Let's assume we have only two base-learners, that are simple stumps:
our_params = {
'eta' : 0.1, # aka. learning_rate
'seed' : 0,
'subsample' : 0.8,
'colsample_bytree': 0.8,
'objective' : 'binary:logistic',
'max_depth' : 1, # Stumps
'min_child_weight': 1}
# create XGBoost object using the parameters
final_gb = xgb.train(our_params, xgdmat, num_boost_round = 2)
And that we aim to predict the first four entries of our test-set.
xgdmat4 = xgb.DMatrix(final_test.iloc[0:4,:], y_test[0:4])
mypreds4 = final_gb.predict(data = xgdmat4)
# array([0.43447325, 0.46945405, 0.46945405, 0.5424156 ], dtype=float32)

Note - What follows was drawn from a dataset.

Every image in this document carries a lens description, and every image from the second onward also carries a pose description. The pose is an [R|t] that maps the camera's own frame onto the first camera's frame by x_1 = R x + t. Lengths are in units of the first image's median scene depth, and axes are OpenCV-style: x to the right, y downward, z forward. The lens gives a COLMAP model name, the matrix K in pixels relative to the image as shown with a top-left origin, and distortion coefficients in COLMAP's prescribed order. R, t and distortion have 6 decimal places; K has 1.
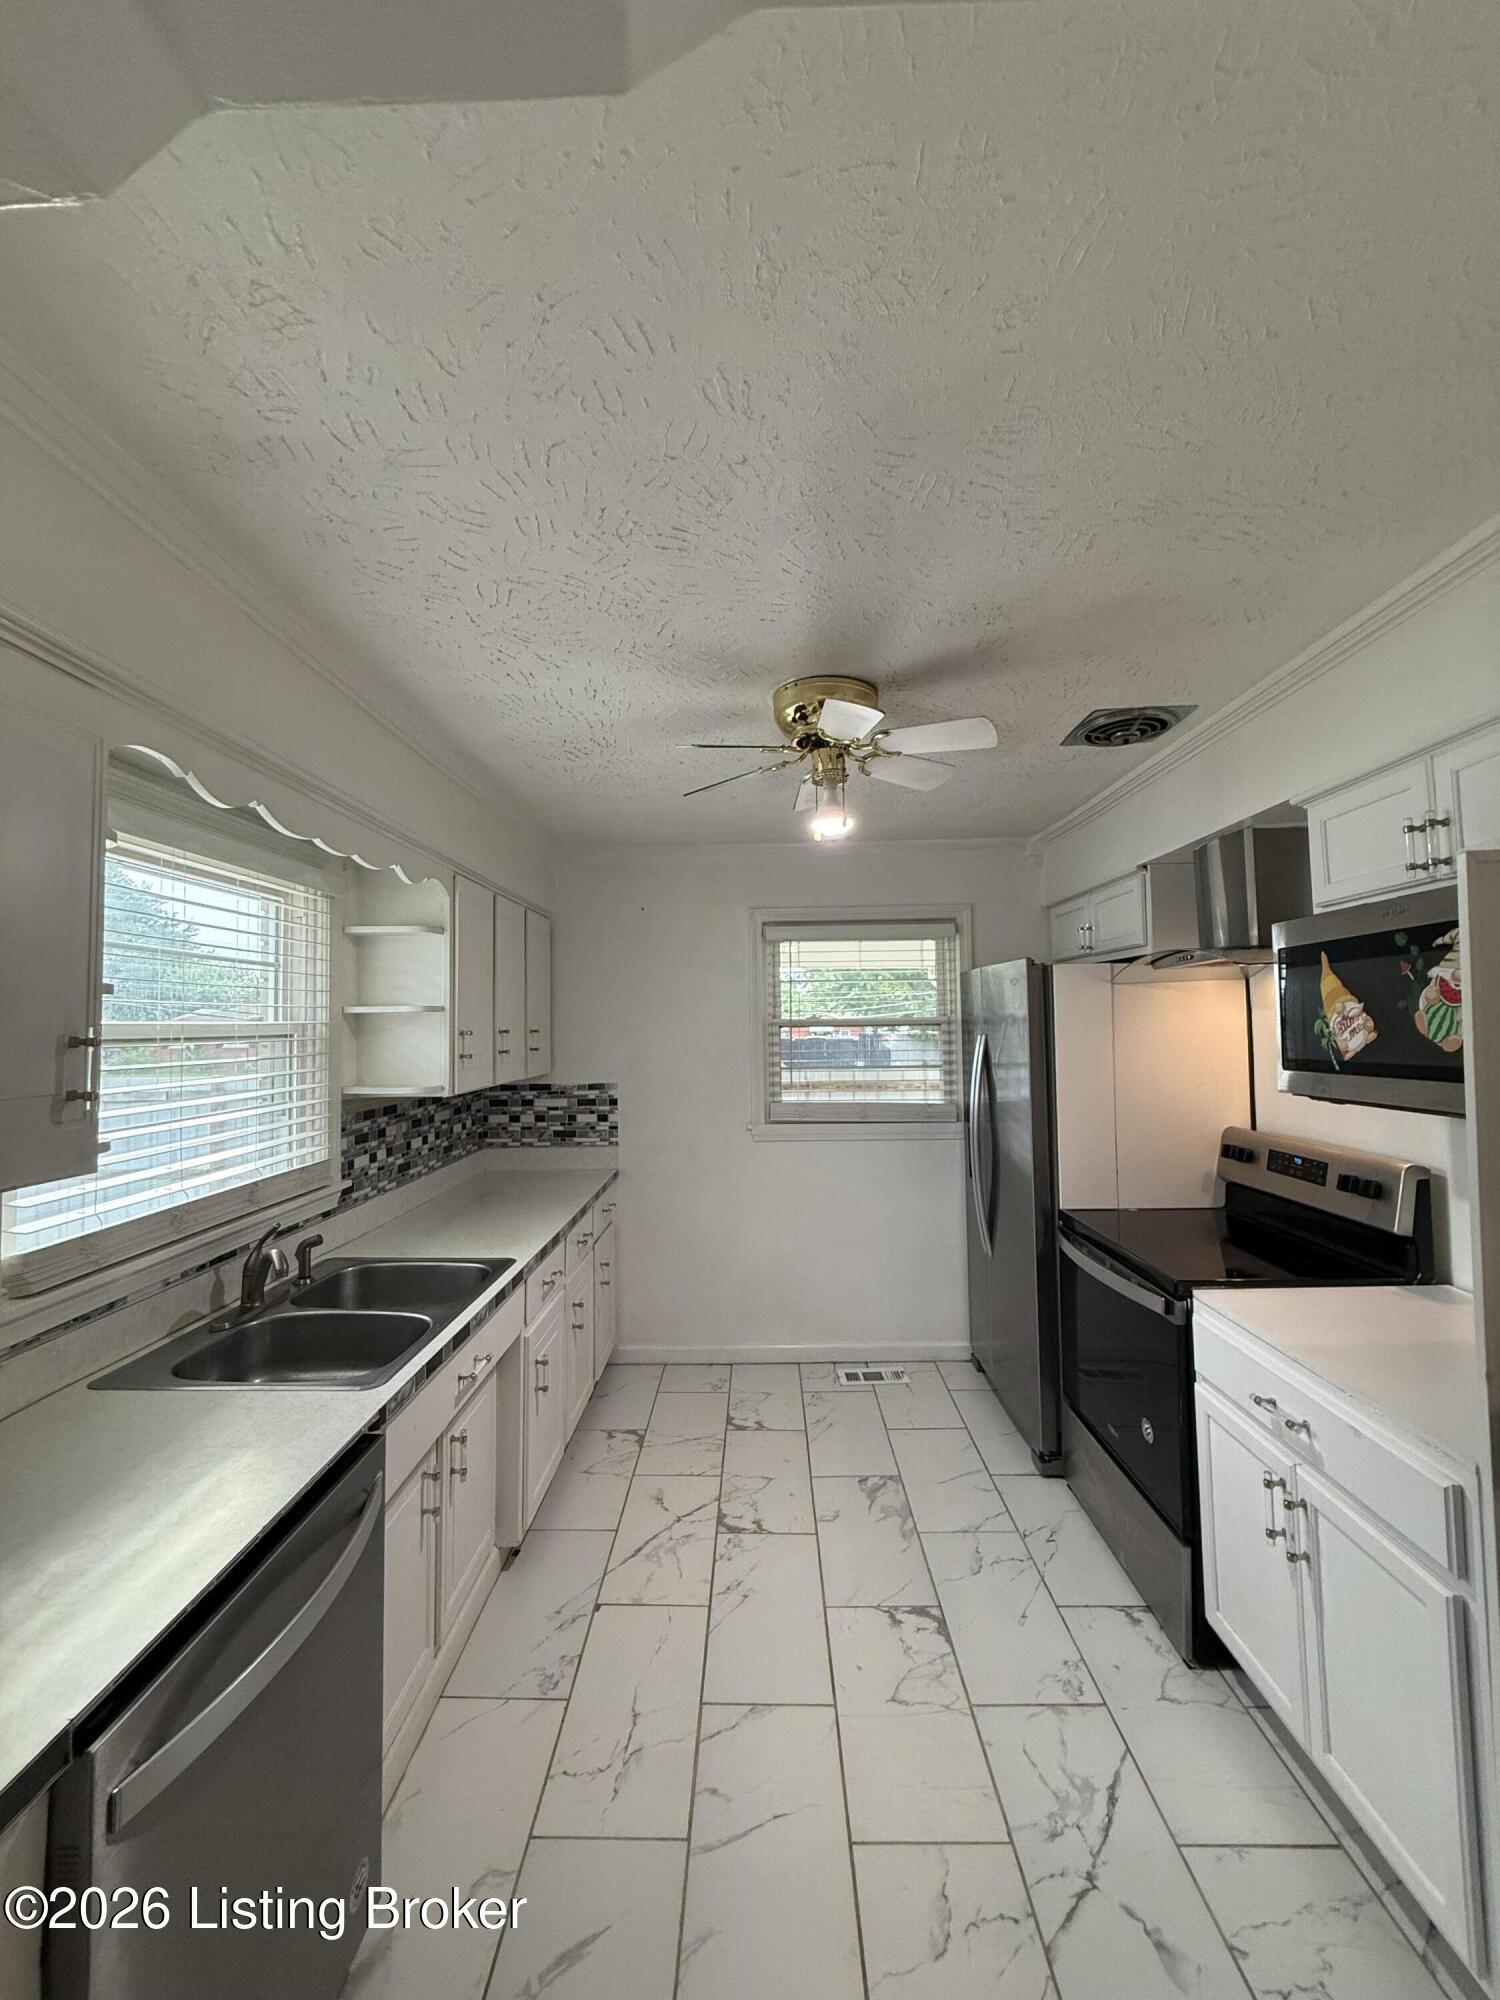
lens RADIAL K [[791.4, 0, 746.7], [0, 791.4, 992.5], [0, 0, 1]] dist [-0.000736, -0.000052]
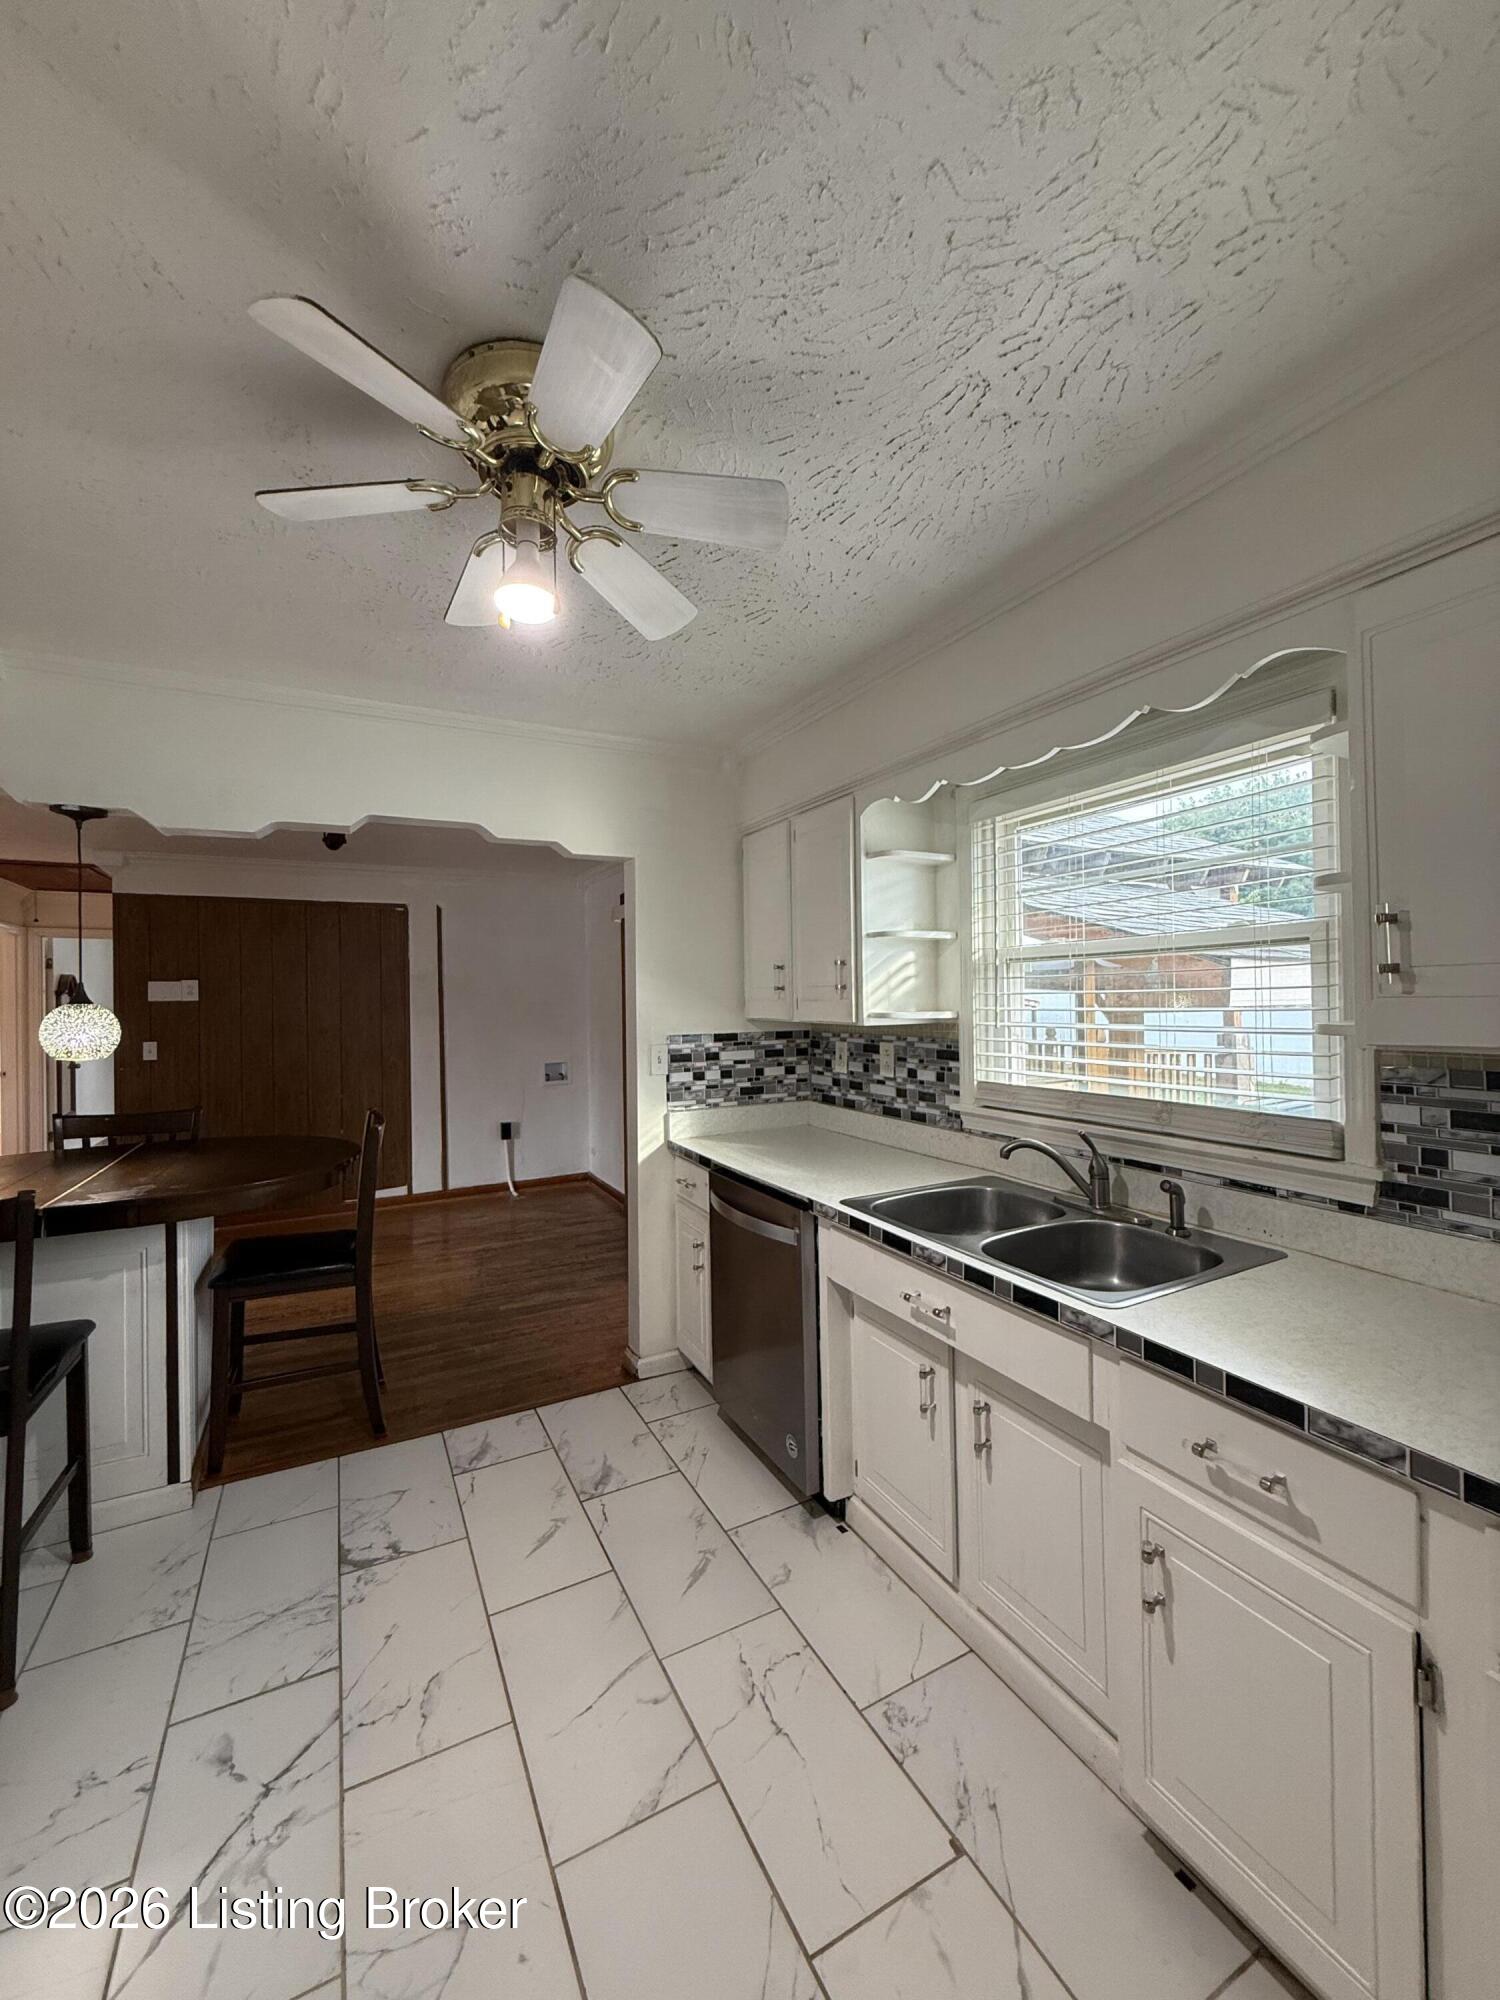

Plotting the two (sole) trees used:
graph_to_save = xgb.to_graphviz(final_gb, num_trees = 0)
graph_to_save.format = 'png'
graph_to_save.render('tree_0_saved')
graph_to_save = xgb.to_graphviz(final_gb, num_trees = 1)
graph_to_save.format = 'png'
graph_to_save.render('tree_1_saved')
Gives us the following two tree diagrams:
Based on these diagrams and we can check that based on our initial sample:
final_test.iloc[0:4,:][['capital_gain','relationship']]
# capital_gain relationship
#0 0 3
#1 0 0
#2 0 0
#3 7688 0
We can directly calculate our own estimates manually based on the logistic function:
1/(1+ np.exp(-(-0.115036212 + -0.148587108))) # First entry
# 0.4344732254087043
1/(1+ np.exp(-(-0.115036212 + -0.007299904))) # Second entry
# 0.4694540577007751
1/(1+ np.exp(-(-0.115036212 + -0.007299904))) # Third entry
# 0.4694540577007751
1/(1+ np.exp(-(+0.177371055 + -0.007299904))) # Fourth entry
# 0.5424156005710725
It can be easily seen that our manual estimates match (up to 7 digits) the ones we got directly from predict
.
So to recap, the leaves contain the estimates from their respective base-learner on the domain of the function where the gradient boosting procedure takes place.
For the presented binary classification task, the link used is the logit so these estimates represent log-odds; in terms of log-odds, negative values are perfectly normal. To get probability estimates we simply use the logistic function, which is the inverse of the logit function. Finally, please note that we need to first compute our final estimate in the gradient boosting domain and then transform it back. Tranforming the output of each base-learner individually and then combining these outputs is wrong because the linearity relation shown does not (necessarily) hold in the domain of the response variable.
For more information about the logit I would suggest reading the excellent CV.SE thread on Interpretation of simple predictions to odds ratios in logistic regression.
Best Answer
No. XGBoost is a gradient boosted tree, so it's estimating weights $c \in \mathbb{R^M}$ that assigns weight the $M$ leafs. A sample prediction (on the logit scale) is the sum of its leafs' weights. In the binary case, the inverse logistic function of the logit score yields a predicted probability.
The XGBoost paper has a helpful description of how it works.
Tianqi Chen, Carlos Guestrin, "XGBoost: A Scalable Tree Boosting System."